→ **YOUR OBJECTIVE**
An exact, complete copy of the entries is needed, with the pictures left out.

(Images with localized body landmarks)
Segment Open

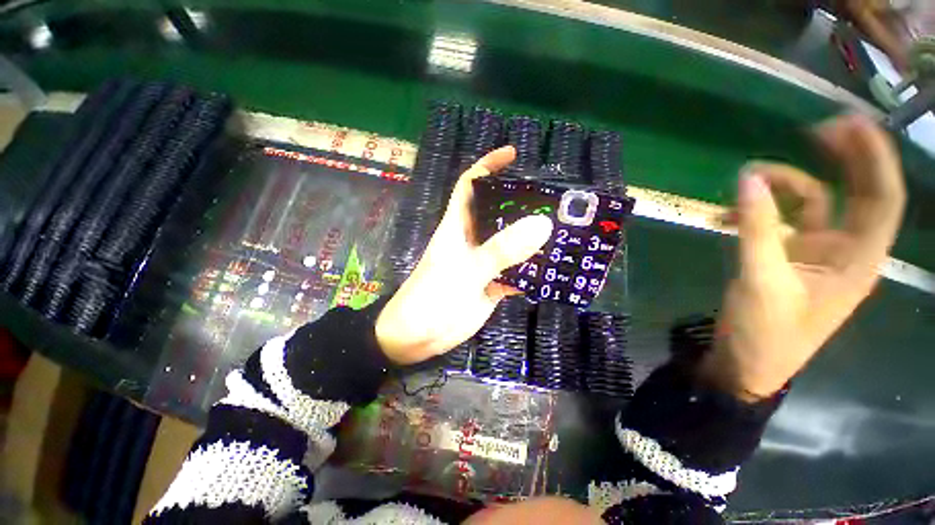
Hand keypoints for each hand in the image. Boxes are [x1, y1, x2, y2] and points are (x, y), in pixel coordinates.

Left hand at [376, 147, 552, 364]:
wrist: (417, 339)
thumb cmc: (431, 300)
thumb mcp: (466, 272)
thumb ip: (500, 250)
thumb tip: (541, 223)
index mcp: (458, 227)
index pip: (470, 186)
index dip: (488, 166)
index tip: (514, 155)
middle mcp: (473, 240)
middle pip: (499, 213)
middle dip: (523, 203)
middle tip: (555, 199)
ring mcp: (484, 263)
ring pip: (511, 243)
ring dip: (533, 239)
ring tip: (564, 231)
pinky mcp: (492, 284)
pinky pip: (516, 272)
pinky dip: (532, 271)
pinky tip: (553, 271)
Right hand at [701, 115, 905, 400]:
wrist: (746, 364)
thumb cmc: (766, 333)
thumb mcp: (761, 280)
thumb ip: (757, 228)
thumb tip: (747, 179)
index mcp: (856, 259)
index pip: (881, 199)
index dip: (873, 158)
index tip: (850, 123)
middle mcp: (844, 250)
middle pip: (854, 193)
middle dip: (841, 158)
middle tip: (813, 129)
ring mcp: (814, 253)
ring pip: (811, 204)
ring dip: (782, 186)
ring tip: (744, 180)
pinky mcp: (787, 258)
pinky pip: (779, 222)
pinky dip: (758, 212)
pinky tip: (727, 215)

Segment Closed

→ **SOLUTION TO THIS EXERCISE**
Hand keypoints for each hand in the image. Boxes are [x1, y1, x2, y2] and points are (x, y), in pixel coordinates.

Left hand at [376, 147, 552, 364]:
wrist: (417, 339)
thumb cmc: (431, 300)
thumb mcp: (466, 272)
thumb ip: (500, 250)
thumb tip: (541, 223)
index mcp: (458, 227)
index pip: (470, 186)
index dip: (488, 166)
index tip: (514, 155)
middle mcp: (473, 240)
middle pip: (499, 213)
middle dip: (523, 203)
middle tip: (555, 199)
ring mcp: (484, 263)
ring pip: (511, 243)
ring dip: (533, 239)
ring tip: (564, 231)
pinky mcp: (492, 284)
pinky pip: (516, 272)
pinky dip: (532, 271)
pinky tip: (553, 271)
Right hand at [701, 115, 905, 400]:
wrist: (746, 364)
thumb cmc: (766, 333)
thumb mcp: (761, 280)
thumb ip: (757, 228)
thumb tip: (747, 179)
index mcp: (856, 259)
index pip: (881, 199)
index dip: (873, 158)
index tip: (850, 123)
middle mcp: (844, 250)
middle pip: (854, 193)
middle dip: (841, 158)
middle tip: (813, 129)
ring mcp: (814, 253)
ring pip: (811, 204)
ring dip: (782, 186)
ring tip: (744, 180)
pinky mcp: (787, 258)
pinky pip: (779, 222)
pinky dip: (758, 212)
pinky tip: (727, 215)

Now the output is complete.